Acting Justice Raynard S. Rigby KC dismissed the application, ordered Machinery & Energy Limited to pay the Comptroller of VAT’s costs of the application and reaffirmed the principle that a successful litigant should ordinarily be entitled to the fruits of its judgment unless special circumstances justify a stay.
The appeal arises from a decision of the Tax Appeal Commission delivered on 9 December 2025, which upheld a VAT assessment against Machinery & Energy Limited. The company subsequently appealed to the Supreme Court and, on 19 January 2026, applied for a stay of execution pending the determination of that appeal.
The company argued that its appeal had reasonable prospects of success, that the Comptroller would suffer no prejudice because the company’s potential liability was secured by a Letter of Guarantee issued by CIBC Caribbean Bank (Bahamas) Limited, and that immediate payment of the assessment, together with penalties and interest, would significantly disrupt its cash flow, business operations and ability to continue trading.
The application was supported by affidavits from the company’s financial controller, Antonia Benjamin, who maintained that payment of the assessment would materially impair the business and pointed to delays that could arise in recovering funds from the Government if the appeal ultimately succeeded.
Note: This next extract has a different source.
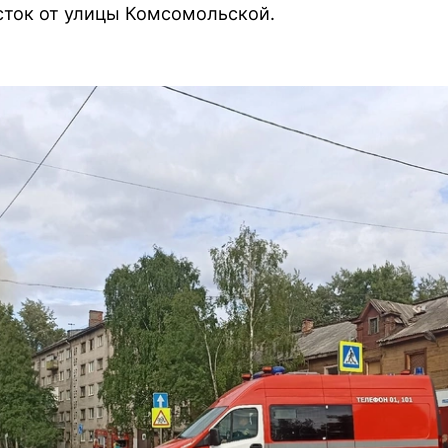
сток от улицы Комсомольской.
As additional security, Machinery & Energy Limited relied upon a bank guarantee issued by CIBC Caribbean irrevocably guaranteeing payment of $1,275,892.06 to the Department of Inland Revenue. However, the guarantee was due to expire on 31 December 2026.
The Comptroller of VAT opposed the application through evidence from James Rhodes, who challenged both the grounds of appeal and the alleged financial hardship. The Respondent argued that the assessment was lawfully issued under the Value Added Tax Act, denied that the assessment amounted to impermissible double taxation, and maintained that the company had failed to demonstrate that the assessment was excessive or incorrect.
Mr. Rhodes also stated that Machinery & Energy Limited had never approached the Department of Inland Revenue to negotiate a payment plan that could accommodate its cash flow while satisfying its tax obligations.
Significantly, the Respondent relied on the company’s VAT returns to contend that Machinery & Energy Limited earned approximately $7.38 million in profit during 2025, making the disputed assessment equivalent to only about 18 per cent of its annual profit. The company did not file evidence responding to those calculations.
In considering the application, Acting Justice Rigby observed that the Court’s jurisdiction to grant a stay is discretionary and that established legal principles require an applicant to demonstrate both an arguable appeal and that refusal of a stay would render the appeal nugatory by causing irreparable prejudice.
The judge emphasized that merely having an arguable appeal is insufficient.
He noted that while Machinery & Energy Limited asserted that payment would cause financial ruin, it failed to produce any financial statements, cash flow information or other records supporting those assertions.
“The Applicant’s decision to place no financial information before the Court to support its position of financial hardship or ruin and to show that it lacks the resources to pay the tax liability gave me no basis to assess and determine the substance of their submissions,” the judge stated.
Justice Rigby further observed that the company’s ability to obtain a bank guarantee suggested that it had access to financial resources capable of meeting the disputed liability.
The Court also found little comfort in the bank guarantee because it expired on 31 December 2026, concluding that a guarantee of limited duration failed to adequately protect the Respondent’s ability to recover the tax if the appeal remained unresolved beyond that date.
The judge additionally accepted the Respondent’s evidence that a structured payment arrangement remained available, observing that such an option substantially undermined the Applicant’s claim that payment of the assessment would inevitably cripple its business operations.
Addressing the Applicant’s concern that recovering funds from the Government could be delayed if the appeal succeeded, Justice Rigby said there was insufficient evidence before the Court to support that assertion and that, in any event, such speculation did not justify granting a stay.
Although the Court acknowledged that some of the proposed grounds of appeal might arguably be capable of consideration, including issues concerning the burden of proof under section 17 of the Tax Appeal Commission Act and allegations of double taxation, the judge concluded that those issues alone could not satisfy the legal test.
He stressed that the starting point remains that a successful party should not be deprived of the fruits of its judgment unless exceptional circumstances exist.
Finding that Machinery & Energy Limited had failed to establish special circumstances or demonstrate that refusal of a stay would cause serious or irremediable damage, the Court dismissed the application.
The stay of execution was therefore refused, and the company was ordered to pay the Comptroller of VAT’s costs of the application, with those costs to be agreed or, failing agreement, assessed by the Registrar of the Supreme Court.
The substantive appeal against the Tax Appeal Commission’s decision remains scheduled to be heard by the Supreme Court on 8 October 2026.